#### REQUIRED TASK
Rewrite the items below as a single JSON list of strings, with one string for each line and no blank lines.
━━━━━━
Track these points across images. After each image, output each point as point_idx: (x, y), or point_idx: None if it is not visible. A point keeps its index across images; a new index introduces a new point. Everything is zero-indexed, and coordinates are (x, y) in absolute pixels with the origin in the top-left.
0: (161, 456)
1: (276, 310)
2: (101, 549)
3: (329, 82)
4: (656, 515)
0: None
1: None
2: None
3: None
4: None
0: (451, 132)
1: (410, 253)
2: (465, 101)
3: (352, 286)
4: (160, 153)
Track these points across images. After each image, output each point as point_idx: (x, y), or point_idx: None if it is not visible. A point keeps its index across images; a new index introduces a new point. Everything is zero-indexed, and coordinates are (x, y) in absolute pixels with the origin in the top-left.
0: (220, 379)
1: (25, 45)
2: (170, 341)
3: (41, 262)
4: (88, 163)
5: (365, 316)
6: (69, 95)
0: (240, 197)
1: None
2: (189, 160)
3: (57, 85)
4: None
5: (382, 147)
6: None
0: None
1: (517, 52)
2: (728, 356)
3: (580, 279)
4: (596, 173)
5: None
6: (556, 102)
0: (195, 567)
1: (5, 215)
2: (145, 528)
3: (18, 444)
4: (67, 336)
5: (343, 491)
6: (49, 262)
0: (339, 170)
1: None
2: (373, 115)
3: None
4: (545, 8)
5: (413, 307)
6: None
━━━━━━
#### TASK RESPONSE
[
  "Track these points across images. After each image, output each point as point_idx: (x, y), or point_idx: None if it is not visible. A point keeps its index across images; a new index introduces a new point. Everything is zero-indexed, and coordinates are (x, y) in absolute pixels with the origin in the top-left.",
  "0: (161, 456)",
  "1: (276, 310)",
  "2: (101, 549)",
  "3: (329, 82)",
  "4: (656, 515)",
  "0: None",
  "1: None",
  "2: None",
  "3: None",
  "4: None",
  "0: (451, 132)",
  "1: (410, 253)",
  "2: (465, 101)",
  "3: (352, 286)",
  "4: (160, 153)",
  "Track these points across images. After each image, output each point as point_idx: (x, y), or point_idx: None if it is not visible. A point keeps its index across images; a new index introduces a new point. Everything is zero-indexed, and coordinates are (x, y) in absolute pixels with the origin in the top-left.",
  "0: (220, 379)",
  "1: (25, 45)",
  "2: (170, 341)",
  "3: (41, 262)",
  "4: (88, 163)",
  "5: (365, 316)",
  "6: (69, 95)",
  "0: (240, 197)",
  "1: None",
  "2: (189, 160)",
  "3: (57, 85)",
  "4: None",
  "5: (382, 147)",
  "6: None",
  "0: None",
  "1: (517, 52)",
  "2: (728, 356)",
  "3: (580, 279)",
  "4: (596, 173)",
  "5: None",
  "6: (556, 102)",
  "0: (195, 567)",
  "1: (5, 215)",
  "2: (145, 528)",
  "3: (18, 444)",
  "4: (67, 336)",
  "5: (343, 491)",
  "6: (49, 262)",
  "0: (339, 170)",
  "1: None",
  "2: (373, 115)",
  "3: None",
  "4: (545, 8)",
  "5: (413, 307)",
  "6: None"
]